If you opt to make after-tax superannuation contributions and you earn a before-tax income of less than $50,454 a year, you are eligible to receive matching contributions from the government. If you earn less than $35,454 per year the government will contribute 50c for every $1 that you contribute, up to $500 per year. The amount of the government co-contribution reduces as your earnings increase towards the limit.
Currently it is not mandatory for the self-employed to contribute to their own superannuation but if you don’t then you may have nothing when it comes time to retire. If you are self-employed super contributions can be claimed as a tax deduction up to a pre-set limit.
Self managed super fund
You can also maximise your superannuation earnings by setting up a Self-managed Superannuation Fund (SMSF). An SMSF is a trust structure that can be used to manage retirement savings on behalf of its members. SMSFs are established for the sole purpose of providing financial benefits to its members in retirement, the benefits can also be passed to beneficiaries upon death.
According to the Australian Taxation Office’s Self-managed super fund statistical report released in June 2015, there are now over 500,000 SMSFs in existence and with the benefits experienced you can understand why more and more people are considering them as a way to build their superannuation.
Visibility and control
For most Australians, superannuation is their second largest asset behind the family home – so naturally they want to understand it, control it and have greater visibility of their retirement savings. With an SMSF, you can decide how you would like to invest your retirement savings, and you can see how your super is tracking.
Combine family assets
Self Managed Super Funds (SMSF) can be a great way to combine your super assets with a partner or extended family. With an SMSF, you can have up to four members so you are able to consolidate multiple super accounts to create a larger balance – and because it’s consolidated into one SMSF you only pay one set of fees.
Choice of investment
SMSFs offer a wider range of investment options than traditional retail or industry super funds. With an SMSF, you can invest in direct shares, high yielding cash accounts, corporate debt, direct property, unlisted assets and much more.

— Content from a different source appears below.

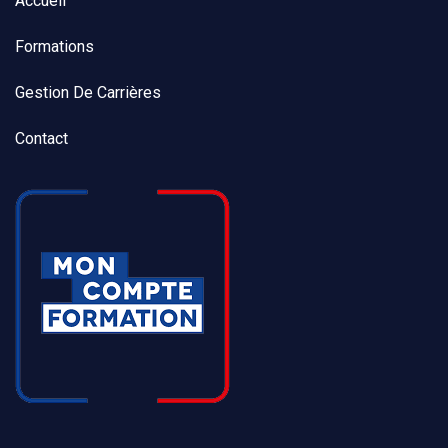
Accueil
Formations
Gestion De Carrières
Contact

Depending on your circumstances, one significant benefit of an SMSF is the flexibility the trustees have over the tax position of the fund. Additionally, as trustees move towards the retirement phase, there are a number of financial planning strategies which can be used to help reduce the overall tax burden.
While SMSFs are not necessarily cheaper to run than public super funds, the real benefit trustees enjoy is greater control of their costs. With an SMSF, you will incur certain fixed costs. You’ll be required to pay for an annual tax return and audit, as well as any ATO fees. With respect to the fixed costs, the larger your SMSF balance grows the more cost effective it becomes. The total cost of running your SMSF will depend on the investments you make within the fund and whether you decide to pay for any professional SMSF services or specialist advice.
SMSFs can allow you to control how your benefits are passed on upon death. With an SMSF, you can build a tailored strategy suited to your family situation and intended beneficiaries. However, because this is an extremely specialised area it is always recommended that you seek personalised, professional advice.
Seek professional advice
Your superannuation planning has a huge impact on your future and retirement, so it’s essential that you seek professional advice from a financial planner, accountant and or solicitor before taking action.